WORK TO COMPLETE »
a – For the text below about the Sunny Murray album Home Cooking in the UK, decide whether each statement agrees with it: (i) The album was recorded in April 2003 during a tour of England. (ii) Foghorn Records released the album in 2005. (iii) Tony Bevan plays bass on the album. Answer yes or no for each, quoting the deciding words of the text.
b – Repeat the part of the text below about the album Home Cooking in the UK from "Home Cooking in the UK is" up to and including "bassist John Edwards.".
c – Go on with the text below about the Sunny Murray album Home Cooking in the UK, starting after its last sentence.

EXCERPT PROVIDED »
━━━━━━

Live album by Sunny Murray
- Released: 2004
- Recorded: April 2003
- Venue: England
- Genre: Free jazz
- Label: Foghorn Records FOGCD004
- Producer: Tony Bevan

Sunny Murray chronology
| We Are Not at the Opera (1998) | Home Cooking in the UK (2004) | Perles Noires (2005) |

= Home Cooking in the UK =

Home Cooking in the UK is a live album by drummer Sunny Murray. It was recorded in April 2003 during a tour of England, and was released in 2004 by Foghorn Records. On the album, Murray is joined by saxophonist Tony Bevan and bassist John Edwards.

━━━━━━

SUPPLIED ENTRIES »
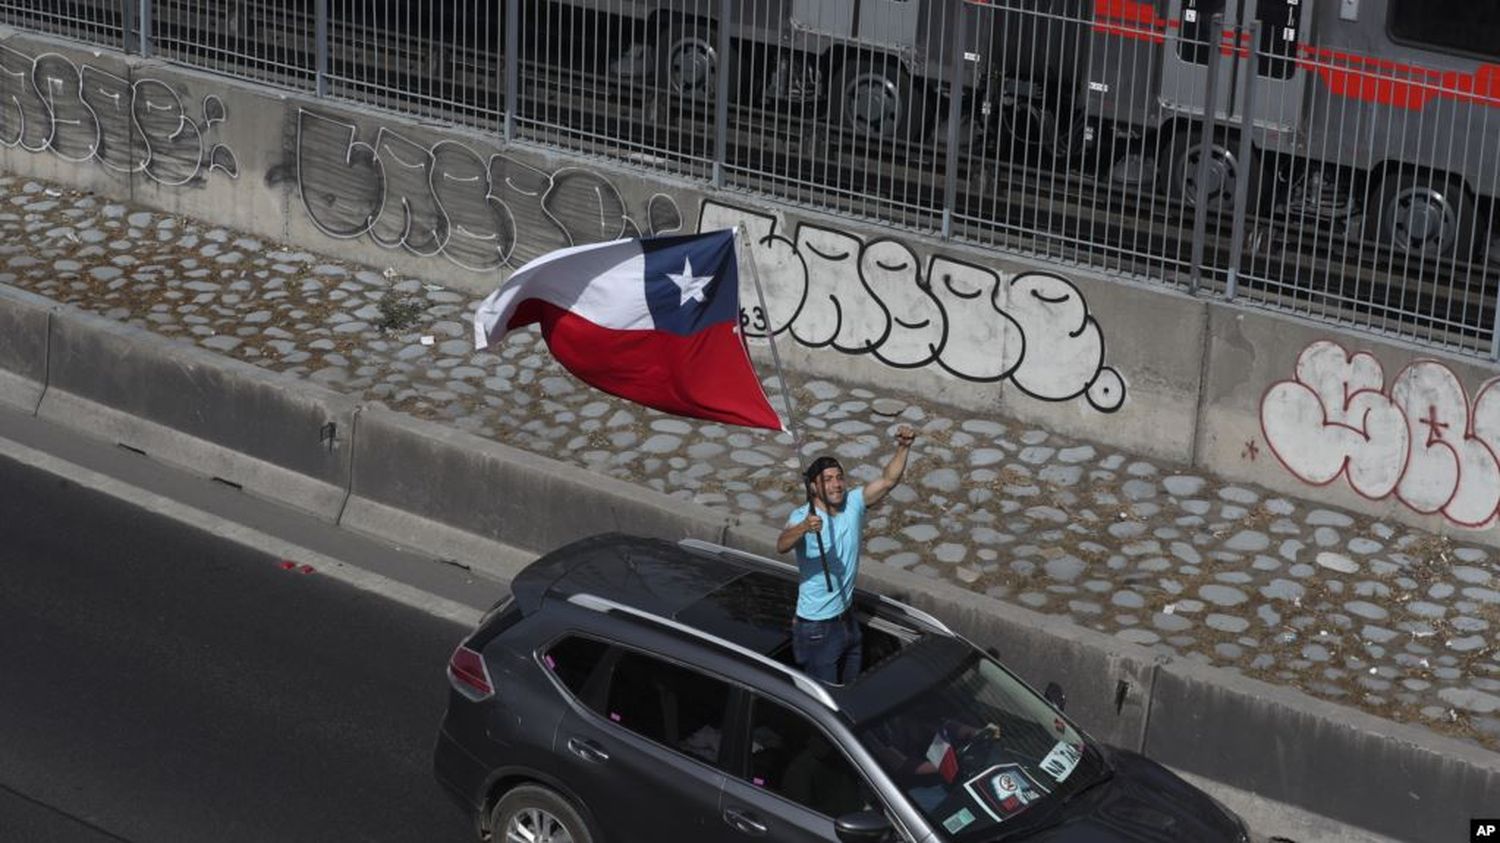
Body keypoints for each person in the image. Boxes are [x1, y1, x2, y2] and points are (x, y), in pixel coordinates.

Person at [776, 424, 917, 683]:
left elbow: (888, 480)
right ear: (813, 488)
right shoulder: (801, 517)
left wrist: (903, 447)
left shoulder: (853, 503)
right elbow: (782, 544)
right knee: (828, 699)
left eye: (839, 477)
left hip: (847, 619)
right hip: (816, 627)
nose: (837, 484)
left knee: (852, 689)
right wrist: (804, 527)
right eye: (827, 479)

━━━━━━

ANSWERS BELOW »
a –
(i) Yes: "It was recorded in April 2003 during a tour of England"
(ii) No: "was released in 2004 by Foghorn Records"
(iii) No: "Murray is joined by saxophonist Tony Bevan and bassist John Edwards"

b –
Home Cooking in the UK is a live album by drummer Sunny Murray. It was recorded in April 2003 during a tour of England, and was released in 2004 by Foghorn Records. On the album, Murray is joined by saxophonist Tony Bevan and bassist John Edwards.

c –
==Reception==
Writing for All About Jazz, Germein Linares praised the "subtleties and details" of Murray's playing, and commented: "The three tunes appear as spontaneous creations, with an overall mood and tone towards the mysterious and the unknown. In creating these settings, the music at times floats and soars with remarkable ease, assured by Murray's support and Bevan's hefty tone. Just as Murray can provide rhythm and flair as he engages and disengages the group, so does bassist Edwards, a pleasant surprise on Home Cooking in the UK. Often finding his own melody while maintaining the overall trajectory of the group, Edwards excels in these improvised scenes... a worthwhile experience for fans of Sunny Murray and connoisseurs of fine freedoms."

In a review for Paris Transatlantic, Nate Dorward described Bevan's and Edwards' playing on 'Split Lip' as "bouncing notes around like a rubber ball." Regarding 'Home Cooking', he commented: "Murray comes in on brushes, at which point Bevan starts punching out little riffs and things almost get swinging... he and Edwards get in a nice feedback loop, throwing increasingly agitated phrases at each other." 'Split Decision' is described as having "an r'n'b tinge... shades of David Murray as well as Ayler," with Murray "bashing away righteously." Dorward concluded: "Check it out."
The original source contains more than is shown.